Oregon must do a better job of providing affordable day care for parents so they can get back into the workforce, she said.

Gomez said many Oregonians are feeling frustrated by Salem leadership, and that frustration has led to walkouts by Republicans as well as angry protests at the Capitol.

“It’s one thing to protest and another thing to destroy property,” she said.

That discontent is a result of Salem leaders not listening to other voices as they weigh legislation, Gomez said.

“There is a lot of frustration to go around,” she said. “But it is not appropriate for people to go into the building,” she added, referring to an attempt by protesters to storm the state Capitol Dec. 21.
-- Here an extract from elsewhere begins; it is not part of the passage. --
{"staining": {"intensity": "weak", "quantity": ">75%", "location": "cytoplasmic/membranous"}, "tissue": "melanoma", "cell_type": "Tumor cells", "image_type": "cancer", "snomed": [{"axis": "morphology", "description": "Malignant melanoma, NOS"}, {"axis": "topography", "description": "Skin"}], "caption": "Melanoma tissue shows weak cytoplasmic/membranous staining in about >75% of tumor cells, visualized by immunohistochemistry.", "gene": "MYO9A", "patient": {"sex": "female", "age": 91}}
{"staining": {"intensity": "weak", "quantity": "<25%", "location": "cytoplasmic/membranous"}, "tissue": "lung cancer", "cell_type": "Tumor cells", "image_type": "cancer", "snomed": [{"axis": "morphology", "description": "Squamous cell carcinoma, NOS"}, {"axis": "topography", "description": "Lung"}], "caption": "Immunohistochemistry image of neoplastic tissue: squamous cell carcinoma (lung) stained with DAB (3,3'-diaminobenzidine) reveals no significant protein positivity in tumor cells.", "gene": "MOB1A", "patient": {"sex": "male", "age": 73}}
State Rep. Mike Nearman, a Republican from Independence, is facing expulsion from the House after letting violent protesters into the Capitol in December while the Legislature was in session. They sprayed chemical irritants at police who finally expelled them. Outside, protesters broke windows on the Capitol and assaulted journalists.

“Again, there was a lot of emotions and a lot of frustration,” Gomez said.

Other candidates from Southern Oregon who have run for governor have spent considerable time in the Portland metro area, which is needed to win the governor’s race.

Gomez said she plans to spend time up there as well to raise her profile with this large voting block that predominately supports Democrats.

“It is time for Oregonians to work together to build a future in which we can all be proud,” she said. “I firmly believe the strength of our state lies in our differences.”